SHEBNAH (Heb. שֶׁבְנָא, שֶׁבְנָה).
(1) The scribe of King Hezekiah, mentioned in connection with the episode which took place during the siege of Jerusalem by Sennacherib king of Assyria (701 b.c.e.; ii Kings 18:17–19:37, and in the parallel passage in Isa. 36–37). He was one of the delegation of Hezekiah's three senior officials dispatched to negotiate with the Assyrians. However, their mission having proved of no avail in the face of the Assyrians' demand for complete surrender, they were sent to the prophet Isaiah to seek the advice of God (ii Kings 19:1ff. and the parallel passage in Isa. 37).
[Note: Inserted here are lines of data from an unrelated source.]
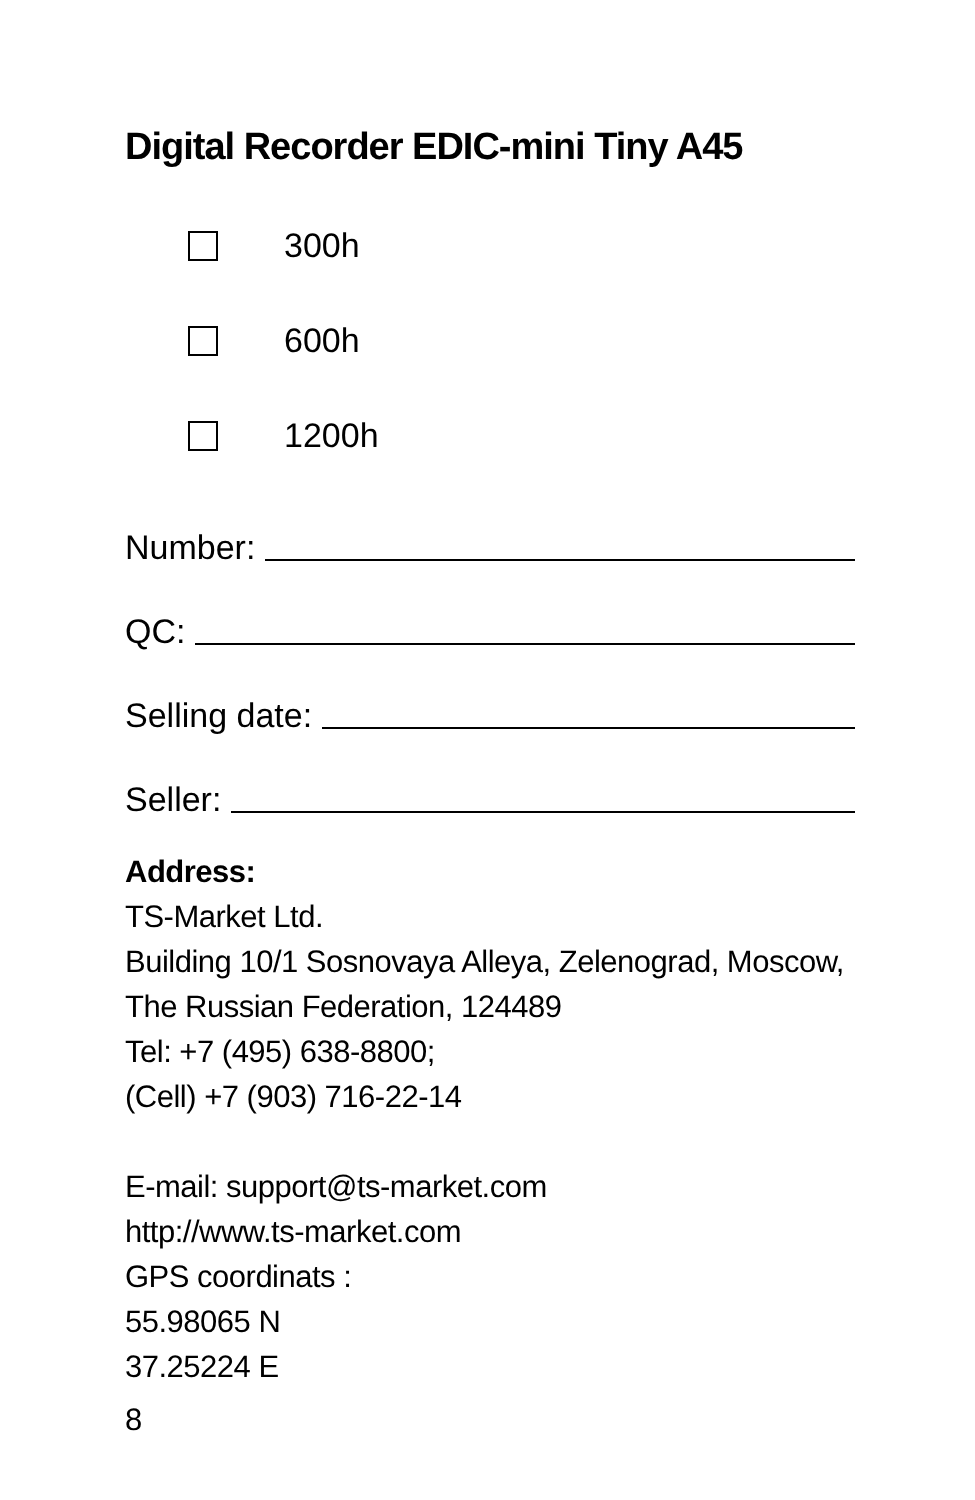Digital Recorder EDIC-mini Tiny A45
300h
600h
1200h
Number:
QC:
Selling date:
Seller:
Address:
TS-Market Ltd.
Building 10/1 Sosnovaya Alleya, Zelenograd, Moscow,
The Russian Federation, 124489
Tel: +7 (495) 638-8800;
(Cell) +7 (903) 716-22-14
E-mail: support@ts-market.com
http://www.ts-market.com
GPS coordinats :
55.98065 N
37.25224 E
8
(2) Shebnah, who bore the titles "steward" and "who is over the household," was the object of Isaiah's rebuke (Isa. 22:15–25). In this passage, which has the character of a personal admonition, Isaiah prophesies that Shebnah will be removed from his position, exiled to "a large country," and replaced by Eliakim (ibid. 22:19–23).
The identification of this Shebnah with the one mentioned in ii Kings 18–19 is not definite. The main difficulties are:
(a) the difference in the titles; and
(b) in Isaiah's rebuke reference is made to Shebnah's downfall and exile and not to his being reduced to a lower position, and hence his status in ii Kings as second in rank to Eliakim, who is there described as "over the household," cannot be interpreted as the fulfillment of Isaiah's prophecy. Those who assume that the reference is to the same person explain these difficulties, as well as the reason for the prophet's sharp rebuke of Shebnah, against the background of Isaiah's advocacy of a policy of nonintervention, and of Shebnah apparently being the leader of the opposing, pro-Egyptian group which called for an uprising against Assyria. According to this view, the rebuke in Isaiah 22 refers to an earlier period than that reflected in ii Kings 18–19: in the former, Shebnah still occupied the eminent position of being "over the household," while in the latter, which describes events during Sennacherib's siege, the prophecy had already been fulfilled, Shebnah having been degraded from his exalted station and appointed to the less important position of "scribe." Some ascribe these administrative changes not to politics arising from Judah's policy but to the deplorable personality of Shebnah, who exploited his position to advance his personal interests, as is evident from the literal meaning of the passage in Isaiah: "What have you to do here and whom have you here… you who hew a tomb on the height and carve a habitation for yourself in the rock? [22:16]… and there shall be your splendid chariots" (verse 18b). It is conjectured, on the basis of the first part of verse 16, that the reference here is to a foreigner. On the basis of this verse, as also on paleographical, archaeological, and chronological grounds, it is contended that the sepulcher discovered by Ch. Clermont-Ganneau in the village of Siloam belonged to Shebnah. On its facade is an inscription of three lines ascribing the sepulcher to יהו אשר על הביתx…, "…Yahu over the household" the name being reconstructed as יהו[שבנ]
W.F. Albright, in: jbl, 51 (1932), 77ff.; H.G. May, in: ajsll, 56 (1939), 146–8; N. Avigad, in: Eretz Israel, 3 (1954), 69ff.